Women tend to be very nurturing and their work is an extension of how they see the world.
According to Jordan, the gender differences come in when it comes to scale. “From my experience in social entrepreneurship, there seem to be more men who take on more large-scale initiatives than women do. That doesn’t necessarily mean that women’s initiatives are not successful; it’s just that they don’t necessarily tend to be driven by the same desire for ‘big’. Women seem to be driven by the desire for impact that’s tangible to them.”
The founder of Evolutionize It, a social enterprise that aims to bring about social change worldwide, through collaboration, facilitated several discussion groups at the Women’s Forum in Deauville recently. Speaking to INSEAD Knowledge on the sidelines of the forum, Jordan said the gender difference was evident during a discussion on women’s entrepreneurship: “There was a general consensus which resonated with the group that women tend to be limited by our own thinking. We don’t automatically go after ‘large’ and ‘big’ and ‘successful’. We don’t assume that we are going to be successful on a large scale in what we do and we tend to think smaller than maybe we should.”

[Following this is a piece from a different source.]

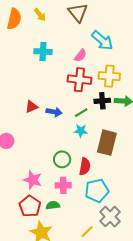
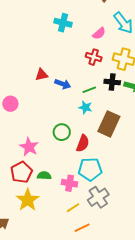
red cross: (79, 80) -> (94, 57), size x0.7
pink cross: (63, 185) -> (70, 183), moved

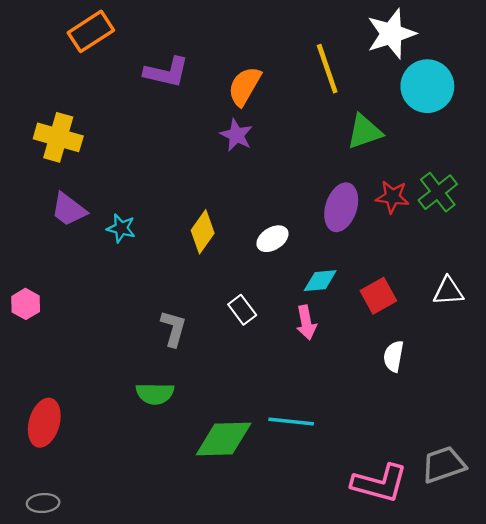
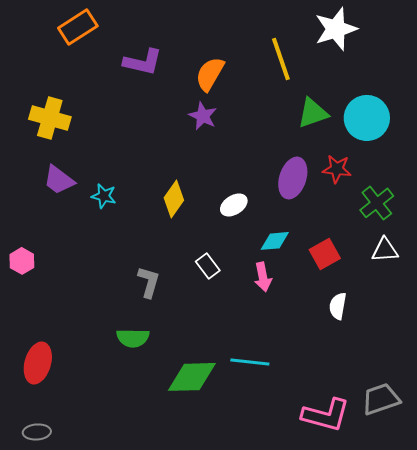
cyan circle: (427, 86) -> (367, 118), moved
green cross: (438, 192) -> (377, 203), moved

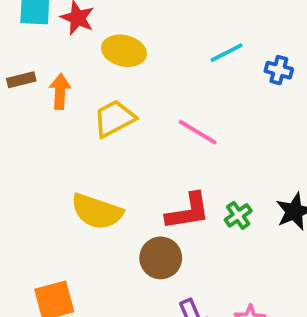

Kalpana Sankar, Chief Executive of India-based social enterprise Hand-in-Hand, says that balancing social performance with financial performance targets is like walking a tight-rope. Nonetheless, women have to come to terms with the drastic changes in the microfinance space, wherein more IPOs and private equity funding seem imminent. Women realise that they have to produce results on a scale on a par with male-run microfinance organisations.
Succession and post late stage
Another gender difference is that women social entrepreneurs tend to plan for their own succession. Or if they don’t have a plan, they know that their work demands them to eventually step down and hand over the reins to the stakeholders.
It’s also true that women social entrepreneurs in particular tend to invest “every single bit of money” that they have in their projects, including what should provide for them in their old age such as their assets and family money. “They tend to invest everything they can get their hands on in their project which leaves them quite vulnerable at the late stages of their career,” says Jordan.
According to Sankar there is a glass ceiling in the microfinance sector amid rapid commercialisation and women managers in microfinance institutions need to face up to the challenges of a competitive environment. Women leaders and managers in India still face social constraints while lobbying and networking professionally. It appears that there are increasingly fewer women leaders in microfinance due to rapid commercialisation in this sphere. “Women prefer to retain the social ethos in this field and hence are not able to come to terms with this rapid change. If commercialisation is the new way to go, they may prefer to plan for succession at the earliest possible opportunity.”
Jordan says that it is good that there are a lot of organisations that are stepping in to support late-stage social entrepreneurs who have shown that their projects have the capacity to scale up. However, they are not extending that support yet to beyond that late-stage phase, when women especially are leaving the successful ventures they have created to start again elsewhere. “We really need to figure out how to deploy their expertise because their experience is extremely rich,” says Jordan, “and could be used to help up and coming social enterprises.”